A 42-year-old Detroit woman, who did not want her name used to maintain her privacy, returned to her native Johannesburg for two cycles of in vitro because it was cheaper than at home, even with airfare. The procedures did not work, and even though she eventually became pregnant without intervention, she fumes that she had to go abroad.

Some Jewish women go to Israel because it is easier to make certain there that in vitro is performed in accordance with Jewish law. The country has about 30 major fertility centers. All over Israel, the Puah Institute offers counseling and referrals and other assistance to couples with fertility problems, fielding 150 calls a day. For Israeli citizens, in vitro is free. It costs others about $6,500 a cycle, with much cheaper medication on average than in the United States.

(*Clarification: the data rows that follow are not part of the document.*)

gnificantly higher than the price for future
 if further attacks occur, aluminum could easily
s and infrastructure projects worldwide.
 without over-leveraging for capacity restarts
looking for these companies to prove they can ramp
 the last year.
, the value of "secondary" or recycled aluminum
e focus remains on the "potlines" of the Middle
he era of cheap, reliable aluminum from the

‘There are more Americans for sure as time goes on,’ said Rabbi Yonatan Adler, the director of Puah’s public relations.

One reason is religious, the other is cost. Older women are more likely to be accepted, too. Rabbi Gideon Weitzman, who heads the institute’s English-speaking section, said, ‘People are exploring the possibilities.’

Like Ms. Abbey. She recalled methodically pricing Thailand at $3,000 but deciding that the medicine was too primitive, ruling out London at $7,000 a cycle, and dismissing Germany for low success rates. But everything was better than the upwards of $18,000 for a doctor and treatment that she was quoted when they lived in Modesto, Calif. The total cost for her two in vitro efforts in Naples was less than $8,500, she said.

‘People will do anything for a baby,’ Ms. Abbey said. ‘There’re women out there who’ve hocked the house. So what’s the big deal about taking your passport and leaving the country?’